Grilled Radicchio with Tomato and Ricotta

  • Serves: 8
  • Category:


  • 2 romaine hearts, split, core intact
  • 2 tbsp. red wine vinegar
  • ½ teaspoon freshly ground black pepper
  • 12 fresh basil leaves, fine chiffonade
  • 1 c buttermilk ricotta
  • 4 (1/2-inch-thick) slices crusty artisan bread, cut in half
  • 4 garlic cloves, 2 halved and 2 minced
  • 3 tbsp. extra virgin olive oil, divided
  • ½ teaspoon kosher salt, divided
  • 5 tbsp. lemon juice, divided
  • 1 red onion, sliced ¼ inch thick
  • 1 head radicchio, quartered
  • 2 beefsteak tomatoes, cut into wedges


  1. Set grill or griddle to medium-high heat/flame. In a large bowl, combine romaine hearts, radicchio, and onion. Add 2 ½ tablespoons lemon juice, 3/8 teaspoon salt, and 2 tablespoons of the olive oil. Toss to coat the vegetables. Let sit for 10 minutes before grilling.
  2. Take the 2 halved garlic cloves and rub by hand into the slices of bread. Combine 1/8 teaspoon salt, the ricotta, the basil, and the pepper in a small bowl. Refrigerate.
  3. Combine 2 ½ tablespoons of lemon juice, 1 tablespoon of olive oil, the red wine vinegar, and the 2 minced garlic cloves in a small bowl. Stir with a teaspoon. Keep this vinaigrette loose and easy.
  4. Grill the onions first for 5 minutes or until nicely marked and wilted. Follow up with the romaine and radicchio, finding the hottest spots on your grill.

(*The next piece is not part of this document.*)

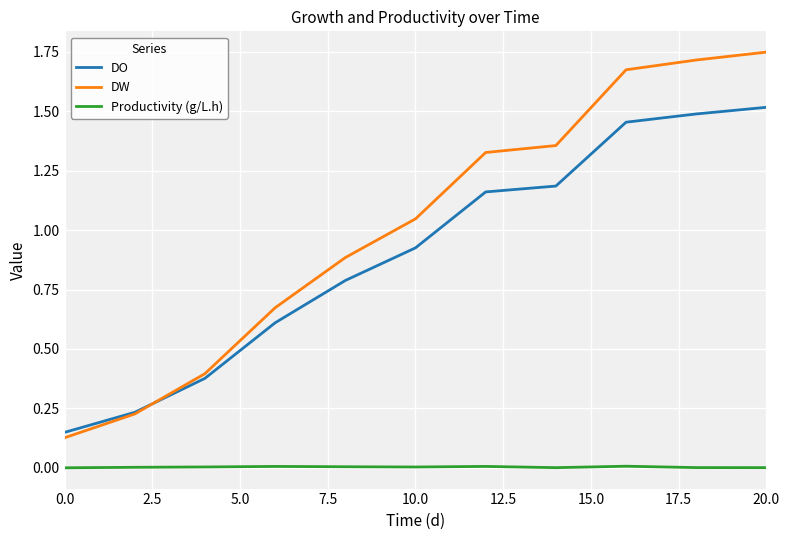

True or false: DO and DW cross at least once.

True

Grill until well marked, about 2 minutes, not a moment more. Remove to a plate.
  5. Grill the bread, cooking 2 minutes on each side to slightly char. Remove to the plate.
  6. To plate, create an arrangement of the radicchio, the romaine, and the tomatoes on a large platter. Scatter the grilled onions on top. Spoon the vinaigrette over the salad and sprinkle with the remaining salt and the pepper. Spoon the ricotta mixture onto the grilled bread, being conscious to leave some grilled bits showing. Serve the bread and salad with forks and steak knives.